Stored data

- - - - - - -

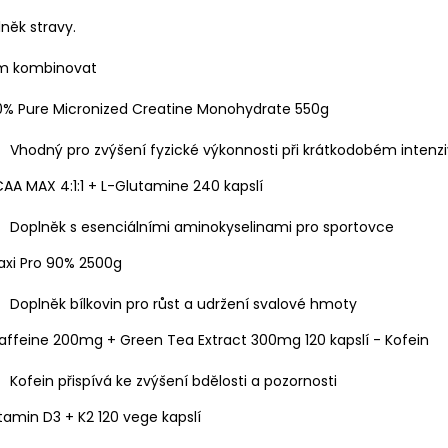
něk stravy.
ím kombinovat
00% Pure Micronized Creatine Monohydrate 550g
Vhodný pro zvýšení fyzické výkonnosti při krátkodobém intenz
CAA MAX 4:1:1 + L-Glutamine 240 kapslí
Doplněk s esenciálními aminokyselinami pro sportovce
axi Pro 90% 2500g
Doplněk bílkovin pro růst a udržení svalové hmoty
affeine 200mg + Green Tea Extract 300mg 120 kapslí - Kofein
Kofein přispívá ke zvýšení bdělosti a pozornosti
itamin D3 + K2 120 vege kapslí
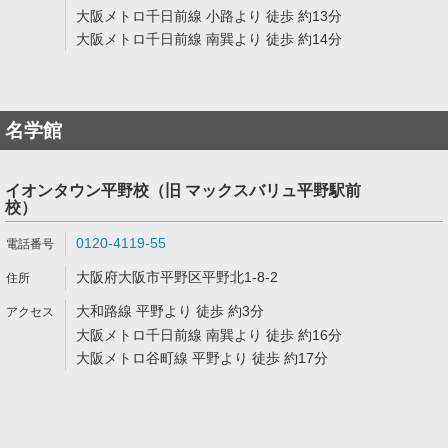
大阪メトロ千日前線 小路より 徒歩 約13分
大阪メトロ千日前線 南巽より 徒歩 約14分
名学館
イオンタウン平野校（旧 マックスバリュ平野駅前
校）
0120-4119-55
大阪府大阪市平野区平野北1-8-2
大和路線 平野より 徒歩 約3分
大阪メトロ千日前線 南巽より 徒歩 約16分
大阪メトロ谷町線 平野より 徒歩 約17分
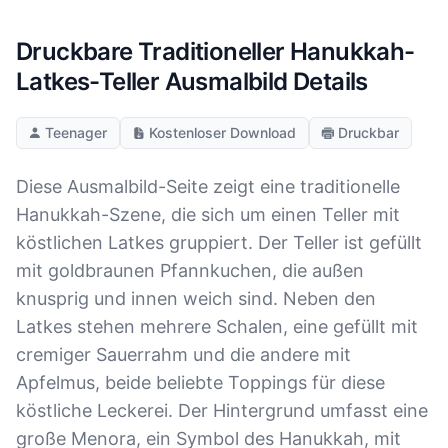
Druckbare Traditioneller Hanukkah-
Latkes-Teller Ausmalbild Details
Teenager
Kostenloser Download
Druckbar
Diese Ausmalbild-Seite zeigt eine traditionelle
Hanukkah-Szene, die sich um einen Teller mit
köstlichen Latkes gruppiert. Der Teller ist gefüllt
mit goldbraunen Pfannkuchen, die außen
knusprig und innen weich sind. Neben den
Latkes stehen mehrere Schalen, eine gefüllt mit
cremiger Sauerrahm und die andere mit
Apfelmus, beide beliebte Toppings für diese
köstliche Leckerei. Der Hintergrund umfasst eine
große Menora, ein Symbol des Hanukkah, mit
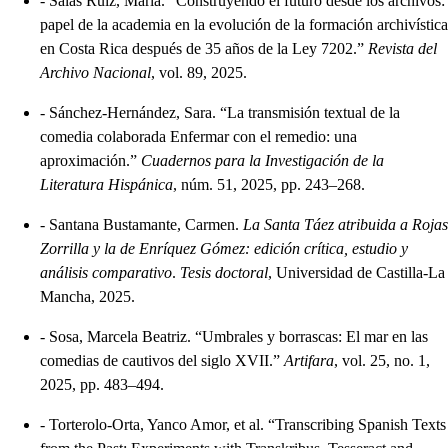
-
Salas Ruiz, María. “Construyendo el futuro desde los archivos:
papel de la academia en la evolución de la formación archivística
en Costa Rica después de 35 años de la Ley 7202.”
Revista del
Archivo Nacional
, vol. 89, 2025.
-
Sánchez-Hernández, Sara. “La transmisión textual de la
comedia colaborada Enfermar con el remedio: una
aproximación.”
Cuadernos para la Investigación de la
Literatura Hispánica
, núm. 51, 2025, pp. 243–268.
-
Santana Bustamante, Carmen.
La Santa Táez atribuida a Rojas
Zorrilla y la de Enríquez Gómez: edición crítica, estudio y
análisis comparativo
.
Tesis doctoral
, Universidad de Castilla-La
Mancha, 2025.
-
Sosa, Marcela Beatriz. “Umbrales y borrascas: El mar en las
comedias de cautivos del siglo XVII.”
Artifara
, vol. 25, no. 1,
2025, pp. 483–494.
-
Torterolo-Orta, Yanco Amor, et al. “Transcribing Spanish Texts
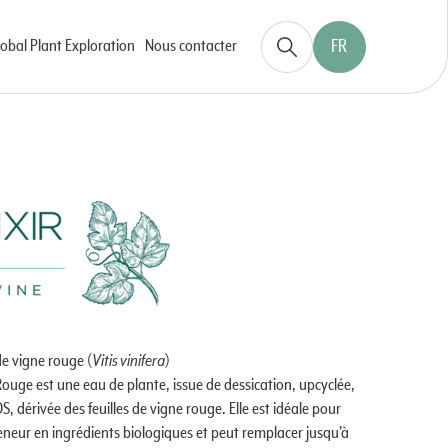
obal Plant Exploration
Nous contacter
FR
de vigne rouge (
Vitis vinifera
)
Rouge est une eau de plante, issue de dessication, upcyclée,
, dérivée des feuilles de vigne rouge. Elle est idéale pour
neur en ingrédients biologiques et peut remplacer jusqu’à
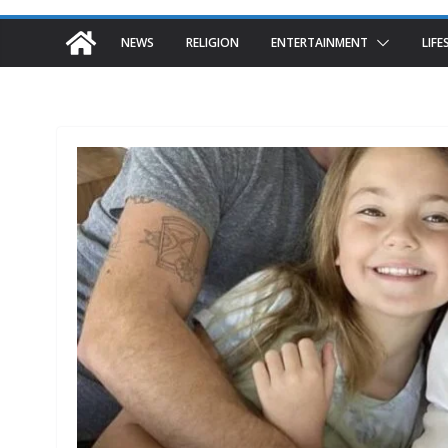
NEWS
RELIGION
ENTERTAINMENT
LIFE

- - - - - - -

Problem to solve:
Edit the records above so that each "Hanukkah" becomes "Chanukka", keeping everything else unchanged. Leave the pictures out of your answer.

Solved problem:
něk stravy.
ím kombinovat
00% Pure Micronized Creatine Monohydrate 550g
Vhodný pro zvýšení fyzické výkonnosti při krátkodobém intenz
CAA MAX 4:1:1 + L-Glutamine 240 kapslí
Doplněk s esenciálními aminokyselinami pro sportovce
axi Pro 90% 2500g
Doplněk bílkovin pro růst a udržení svalové hmoty
affeine 200mg + Green Tea Extract 300mg 120 kapslí - Kofein
Kofein přispívá ke zvýšení bdělosti a pozornosti
itamin D3 + K2 120 vege kapslí
大阪メトロ千日前線 小路より 徒歩 約13分
大阪メトロ千日前線 南巽より 徒歩 約14分
名学館
イオンタウン平野校（旧 マックスバリュ平野駅前
校）
0120-4119-55
大阪府大阪市平野区平野北1-8-2
大和路線 平野より 徒歩 約3分
大阪メトロ千日前線 南巽より 徒歩 約16分
大阪メトロ谷町線 平野より 徒歩 約17分
Druckbare Traditioneller Chanukka-
Latkes-Teller Ausmalbild Details
Teenager
Kostenloser Download
Druckbar
Diese Ausmalbild-Seite zeigt eine traditionelle
Chanukka-Szene, die sich um einen Teller mit
köstlichen Latkes gruppiert. Der Teller ist gefüllt
mit goldbraunen Pfannkuchen, die außen
knusprig und innen weich sind. Neben den
Latkes stehen mehrere Schalen, eine gefüllt mit
cremiger Sauerrahm und die andere mit
Apfelmus, beide beliebte Toppings für diese
köstliche Leckerei. Der Hintergrund umfasst eine
große Menora, ein Symbol des Chanukka, mit
-
Salas Ruiz, María. “Construyendo el futuro desde los archivos:
papel de la academia en la evolución de la formación archivística
en Costa Rica después de 35 años de la Ley 7202.”
Revista del
Archivo Nacional
, vol. 89, 2025.
-
Sánchez-Hernández, Sara. “La transmisión textual de la
comedia colaborada Enfermar con el remedio: una
aproximación.”
Cuadernos para la Investigación de la
Literatura Hispánica
, núm. 51, 2025, pp. 243–268.
-
Santana Bustamante, Carmen.
La Santa Táez atribuida a Rojas
Zorrilla y la de Enríquez Gómez: edición crítica, estudio y
análisis comparativo
.
Tesis doctoral
, Universidad de Castilla-La
Mancha, 2025.
-
Sosa, Marcela Beatriz. “Umbrales y borrascas: El mar en las
comedias de cautivos del siglo XVII.”
Artifara
, vol. 25, no. 1,
2025, pp. 483–494.
-
Torterolo-Orta, Yanco Amor, et al. “Transcribing Spanish Texts
obal Plant Exploration
Nous contacter
FR
de vigne rouge (
Vitis vinifera
)
Rouge est une eau de plante, issue de dessication, upcyclée,
, dérivée des feuilles de vigne rouge. Elle est idéale pour
neur en ingrédients biologiques et peut remplacer jusqu’à
NEWS
RELIGION
ENTERTAINMENT
LIFE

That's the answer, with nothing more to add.